HAYRET, DEHŞET, İBRET…

Sene 1839; ecdadımız Osmanlı, hayat prensibi olan İslam’dan taviz vermezken başta İngiliz destekli Sadrazam Mustafa Reşit Paşa’nın gayretleri ile 2. Meşrutiyet kuruldu.

***

Yani batılılaşmanın ilk adımı atıldı. Fakat ne hikmetse 1839’dan sonra başımıza öyle felaketler geldi ki…

***

Birkaç tanesini sayıyorum. O zamanlar Ruslar çok kuvvetlenmişler, Osmanlı’nın onlarla başa çıkacak hali yok. Doğu Anadolu bölgemiz tehdit altındaydı.

***

Karşılarına çıkan Şeyh Şamil Hazretlerinin Kafkaslardaki mücadelesine yardım edemedik.

***

Eğer bu mücadelede Rusların yüz binlerce askeri ölmese belki de Osmanlı 1850-60 yıllarında yıkılabilirdi.

***

Başta Ziya Paşa ve Namık Kemal gibi kıymetli yazar ve şairlerimiz aleyhtarı oldukları için 1876’da kıymetli padişahımız Sultan Aziz’i şehit ettiler.

***

Onun yerine kardeşi 5. Murat 90 günlük saltanat sürebildi. Onun yerine 2. Sultan Hamit Hazretleri geçti.

***

Padişah istemediği halde başta Mithat Paşa’nın teşviki ile 93 Harbi’ne, yani 1877-1878 Plevne’de Ruslar ile savaşa girdik. Dünyaca meşhur Osman Paşa’mıza yardım ulaşmadı.

***

Ruslar Çatalca’ya kadar vatanımızı işgal ettiler. Onların geri çekilmesi için Kıbrıs’ı feda ettik.

***

Bir nokta koyalım…

Bu batılılaşma halk arasında nasıl oldu onu anlatalım. Yazarlarımızdan Yakup Kadri Karaosmanoğlu ile Aziz Nesin ölmeden cenazemize hoca getirmeyin dediler. Ve nihayetinde hocasız kabre kondular.

***

1932’de bir zamanlar dansa bile karşı olan Kanuni Sultan Süleyman’ın torunlarından biri, Avrupa güzellik yarışmasına katılıp, acaba jüri üyeleri beni güzel seçerler mi diye soyunup podyuma çıktı.

***

Gençler arasında bazıları “benim hacı hocalarla işim olmaz” diyor. Bunu söyleten nedenleri sorgulamamız lazım. Bu nesle verilen izlenim çok tehlikeli.

***

Yine filozofun birinin oğlu Haluk Fikret ABD’de önce Hristiyan sonra rahip oldu. Ve rahip iken de hayata gözlerini yumdu.

BİR HATIRA…

Anlatacağım acı olayı belki de hayatınızda hiç duymadınız.

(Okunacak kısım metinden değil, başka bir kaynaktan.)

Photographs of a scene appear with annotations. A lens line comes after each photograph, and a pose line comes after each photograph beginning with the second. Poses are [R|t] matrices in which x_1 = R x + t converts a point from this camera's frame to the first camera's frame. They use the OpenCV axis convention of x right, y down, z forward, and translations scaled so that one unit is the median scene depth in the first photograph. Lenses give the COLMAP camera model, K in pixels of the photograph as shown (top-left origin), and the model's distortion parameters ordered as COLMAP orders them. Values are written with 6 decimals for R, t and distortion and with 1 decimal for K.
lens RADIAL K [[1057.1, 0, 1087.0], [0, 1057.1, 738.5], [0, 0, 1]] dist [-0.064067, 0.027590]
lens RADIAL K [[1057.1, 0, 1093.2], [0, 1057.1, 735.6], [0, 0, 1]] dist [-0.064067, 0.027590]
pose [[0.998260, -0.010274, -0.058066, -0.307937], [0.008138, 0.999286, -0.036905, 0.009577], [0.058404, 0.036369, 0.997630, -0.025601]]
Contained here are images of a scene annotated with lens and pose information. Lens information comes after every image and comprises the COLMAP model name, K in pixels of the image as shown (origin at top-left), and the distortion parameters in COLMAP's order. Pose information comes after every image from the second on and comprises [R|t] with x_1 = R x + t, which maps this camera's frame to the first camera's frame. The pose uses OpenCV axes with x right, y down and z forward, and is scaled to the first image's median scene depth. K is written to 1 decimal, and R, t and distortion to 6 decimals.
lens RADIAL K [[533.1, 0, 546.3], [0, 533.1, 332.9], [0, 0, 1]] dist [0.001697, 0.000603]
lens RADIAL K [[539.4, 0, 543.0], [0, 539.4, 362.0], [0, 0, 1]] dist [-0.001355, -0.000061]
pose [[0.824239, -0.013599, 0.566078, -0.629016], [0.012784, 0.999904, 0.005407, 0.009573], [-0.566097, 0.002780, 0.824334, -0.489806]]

Tanıdığım birisi ile 30 sene sonra tesadüfen karşılaştık, bir çay içelim dedik. Geçmiş olan 30 seneyi özetleyelim dedik. Önce ben; evlendiğimi, arsa alıp ev yaptığımı, çocukları okuttuğumu falan anlattım. Sıra ona geldi; o da evlilik hayatını, çocuklarından birinin rızası olmadan evlendiğini çünkü dul birisini aldığını söyledi. Ben de “onlar birbirlerini sevmişler niye karşı çıkıyorsun” dedim. “Sorma” dedi, ben de ısrar ettim niçin öyle söylüyorsun diye.

O zaman gerçek ortaya çıktı. “Ben onun aldığı dul kadınla daha evvel hayat yaşıyordum”!!!